At present, we see this framework penalise few ‘old-economy' businesses. We have however ensured, in our process, that if companies in such sectors are making investments to lower these ‘potential’ risks, then we would take cognisance of the same. Further, to align ourselves to our global policies, we have built-in a few baseline sector exclusions, like tobacco, gambling, coal-based power plants, coal mining, etc. 

From the investors' perspective, which type of goal one can allocate to such a fund?  

This is an equity fund and hence, only the long-term goals of investors should be mapped to it. The process of stock selection based on our ESG framework enables a choice of companies with lower potential risks (due to E, S, or G factors). Hence, the objective of better risk-adjusted returns in such portfolios may be expected over the long-term. 

What is your take on the current valuation of the Indian equity market?  

The genesis of a sharp rise in global equity markets, over the previous year, lies in the monetary stimulus of 2020-21 by central banks across countries. The simultaneous fiscal measures by the governments have further improved the growth outlook for the economies. Also, the undergoing roll-out of the vaccine across countries, in a scenario of subsequent virus spreads, shall not only keep the fear to human lives at bay but also, the probabilities of severe economic lockdowns low. 

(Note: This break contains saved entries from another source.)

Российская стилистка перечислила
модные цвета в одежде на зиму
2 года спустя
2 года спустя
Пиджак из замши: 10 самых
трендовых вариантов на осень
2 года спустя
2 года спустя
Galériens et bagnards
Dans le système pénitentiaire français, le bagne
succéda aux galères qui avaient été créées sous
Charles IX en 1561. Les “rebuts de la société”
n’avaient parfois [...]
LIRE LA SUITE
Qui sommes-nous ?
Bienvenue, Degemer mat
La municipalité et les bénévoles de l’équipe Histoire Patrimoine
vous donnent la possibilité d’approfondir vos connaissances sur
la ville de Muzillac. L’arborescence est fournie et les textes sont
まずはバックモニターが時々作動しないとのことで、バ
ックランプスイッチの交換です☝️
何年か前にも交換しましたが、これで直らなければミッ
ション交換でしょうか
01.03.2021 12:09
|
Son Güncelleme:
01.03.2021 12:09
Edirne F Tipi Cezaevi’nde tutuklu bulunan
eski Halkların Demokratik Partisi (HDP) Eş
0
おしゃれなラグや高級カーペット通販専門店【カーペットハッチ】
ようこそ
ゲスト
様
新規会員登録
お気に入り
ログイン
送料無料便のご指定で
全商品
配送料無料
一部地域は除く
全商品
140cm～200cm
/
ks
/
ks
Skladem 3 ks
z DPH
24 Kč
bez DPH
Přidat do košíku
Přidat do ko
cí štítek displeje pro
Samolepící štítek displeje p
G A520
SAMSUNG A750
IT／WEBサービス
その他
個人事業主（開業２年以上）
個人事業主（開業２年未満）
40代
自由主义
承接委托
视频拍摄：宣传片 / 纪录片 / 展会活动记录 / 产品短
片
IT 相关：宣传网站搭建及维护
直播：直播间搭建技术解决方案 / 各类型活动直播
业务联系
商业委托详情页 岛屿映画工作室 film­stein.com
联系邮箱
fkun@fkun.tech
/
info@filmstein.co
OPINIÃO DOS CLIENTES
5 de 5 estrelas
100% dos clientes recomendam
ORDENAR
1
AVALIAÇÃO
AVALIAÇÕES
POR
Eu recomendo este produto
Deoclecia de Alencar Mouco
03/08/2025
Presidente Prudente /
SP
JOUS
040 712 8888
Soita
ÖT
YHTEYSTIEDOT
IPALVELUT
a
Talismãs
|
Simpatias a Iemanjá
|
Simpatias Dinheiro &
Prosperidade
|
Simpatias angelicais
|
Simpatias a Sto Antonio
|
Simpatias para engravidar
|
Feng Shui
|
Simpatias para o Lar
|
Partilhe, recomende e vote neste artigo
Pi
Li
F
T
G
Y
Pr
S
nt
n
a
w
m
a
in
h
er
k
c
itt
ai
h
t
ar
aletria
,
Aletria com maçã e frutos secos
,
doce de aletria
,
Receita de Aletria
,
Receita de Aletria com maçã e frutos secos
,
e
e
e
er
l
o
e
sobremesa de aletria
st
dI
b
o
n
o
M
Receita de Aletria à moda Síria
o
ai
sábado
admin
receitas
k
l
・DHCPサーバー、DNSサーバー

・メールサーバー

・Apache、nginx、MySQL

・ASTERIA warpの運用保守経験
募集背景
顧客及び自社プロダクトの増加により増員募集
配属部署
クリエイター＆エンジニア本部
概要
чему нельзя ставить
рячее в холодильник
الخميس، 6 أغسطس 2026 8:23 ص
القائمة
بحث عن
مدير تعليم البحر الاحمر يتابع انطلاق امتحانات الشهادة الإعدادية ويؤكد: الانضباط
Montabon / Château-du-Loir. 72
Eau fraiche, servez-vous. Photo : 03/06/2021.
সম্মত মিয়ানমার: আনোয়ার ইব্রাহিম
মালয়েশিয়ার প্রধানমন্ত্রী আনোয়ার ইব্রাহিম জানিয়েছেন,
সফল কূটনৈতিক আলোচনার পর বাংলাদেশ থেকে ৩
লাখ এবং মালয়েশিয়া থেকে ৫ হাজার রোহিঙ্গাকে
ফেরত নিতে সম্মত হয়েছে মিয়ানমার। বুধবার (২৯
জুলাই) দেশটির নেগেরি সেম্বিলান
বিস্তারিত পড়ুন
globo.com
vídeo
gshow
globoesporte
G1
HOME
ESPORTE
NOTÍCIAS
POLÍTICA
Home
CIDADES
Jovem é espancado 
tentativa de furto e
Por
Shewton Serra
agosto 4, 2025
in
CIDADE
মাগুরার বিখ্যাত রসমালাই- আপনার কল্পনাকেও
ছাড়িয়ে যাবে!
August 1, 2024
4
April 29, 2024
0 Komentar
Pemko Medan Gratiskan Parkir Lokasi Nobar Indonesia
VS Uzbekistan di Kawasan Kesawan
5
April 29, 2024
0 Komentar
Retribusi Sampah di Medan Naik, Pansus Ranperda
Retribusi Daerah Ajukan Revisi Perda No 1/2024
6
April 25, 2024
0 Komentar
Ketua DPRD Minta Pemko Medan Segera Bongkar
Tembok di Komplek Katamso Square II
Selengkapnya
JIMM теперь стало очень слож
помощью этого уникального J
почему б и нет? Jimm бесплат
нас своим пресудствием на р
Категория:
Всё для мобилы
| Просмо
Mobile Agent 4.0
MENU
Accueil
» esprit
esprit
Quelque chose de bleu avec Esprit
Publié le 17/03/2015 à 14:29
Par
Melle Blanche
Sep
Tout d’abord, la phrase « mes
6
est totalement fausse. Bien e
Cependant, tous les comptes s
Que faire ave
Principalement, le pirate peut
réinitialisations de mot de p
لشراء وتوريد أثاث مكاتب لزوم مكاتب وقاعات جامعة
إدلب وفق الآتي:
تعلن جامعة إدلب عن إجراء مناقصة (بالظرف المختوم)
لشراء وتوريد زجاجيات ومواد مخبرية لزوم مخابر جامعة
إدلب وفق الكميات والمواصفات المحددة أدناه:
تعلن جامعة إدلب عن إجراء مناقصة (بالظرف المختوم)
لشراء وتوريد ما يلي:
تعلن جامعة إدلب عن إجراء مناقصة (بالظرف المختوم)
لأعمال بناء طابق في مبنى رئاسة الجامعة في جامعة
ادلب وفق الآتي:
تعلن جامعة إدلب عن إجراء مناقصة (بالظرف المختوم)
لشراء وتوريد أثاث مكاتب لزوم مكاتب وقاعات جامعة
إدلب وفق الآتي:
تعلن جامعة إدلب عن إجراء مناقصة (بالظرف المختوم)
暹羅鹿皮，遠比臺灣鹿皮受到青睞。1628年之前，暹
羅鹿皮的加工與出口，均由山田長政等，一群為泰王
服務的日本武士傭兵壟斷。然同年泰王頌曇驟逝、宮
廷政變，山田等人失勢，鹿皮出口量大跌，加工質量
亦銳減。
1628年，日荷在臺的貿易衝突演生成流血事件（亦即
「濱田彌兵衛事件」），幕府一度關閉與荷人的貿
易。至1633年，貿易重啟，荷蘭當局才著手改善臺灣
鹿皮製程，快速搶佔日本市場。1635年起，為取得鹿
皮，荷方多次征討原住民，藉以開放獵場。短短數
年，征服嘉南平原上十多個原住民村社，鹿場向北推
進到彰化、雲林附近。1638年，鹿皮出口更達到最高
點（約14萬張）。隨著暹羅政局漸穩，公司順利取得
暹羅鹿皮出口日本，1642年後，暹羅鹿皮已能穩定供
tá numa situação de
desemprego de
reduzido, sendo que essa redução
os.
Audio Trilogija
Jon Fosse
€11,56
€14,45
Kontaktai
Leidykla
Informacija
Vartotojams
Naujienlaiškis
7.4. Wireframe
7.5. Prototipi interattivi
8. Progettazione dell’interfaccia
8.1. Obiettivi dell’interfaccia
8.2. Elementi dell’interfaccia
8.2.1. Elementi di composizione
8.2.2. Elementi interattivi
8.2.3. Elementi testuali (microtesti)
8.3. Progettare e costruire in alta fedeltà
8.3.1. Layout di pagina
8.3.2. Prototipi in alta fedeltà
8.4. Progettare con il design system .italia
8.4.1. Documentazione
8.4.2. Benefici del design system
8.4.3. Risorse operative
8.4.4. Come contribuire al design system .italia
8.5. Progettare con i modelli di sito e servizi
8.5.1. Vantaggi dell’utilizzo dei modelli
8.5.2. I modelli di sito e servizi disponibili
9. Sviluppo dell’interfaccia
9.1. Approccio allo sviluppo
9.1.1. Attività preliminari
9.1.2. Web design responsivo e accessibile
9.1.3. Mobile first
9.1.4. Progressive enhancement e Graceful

India has not been too different on these aspects and additionally, one sees an increased government focus to push economic growth through a better and improved policy framework. Also, we see improving corporate earnings growth during the previous two quarters. We are of the opinion that with reduced cost structures and improved balance sheets, corporate earnings are in the early stages of a recovery and this may extend into a multi-year growth cycle. 

The current market valuations, when considered in this backdrop, are not expensive and offer investors an opportunity to earn growth-based returns even from the current levels. 

Which sectors you believe will drive the index returns from here on?  

In line with our base case of sustained economic growth for a longer timeframe driven by the growth-oriented budget, accommodative stance of Reserve Bank of India, benign global liquidity along with under-penetration opportunities in many industries in a young aspirational nation like India, we like pro-cyclical sectors such as financials, industrials, and consumer discretionary on a structural basis. Additionally, commodity stocks also look attractive on a tactical basis.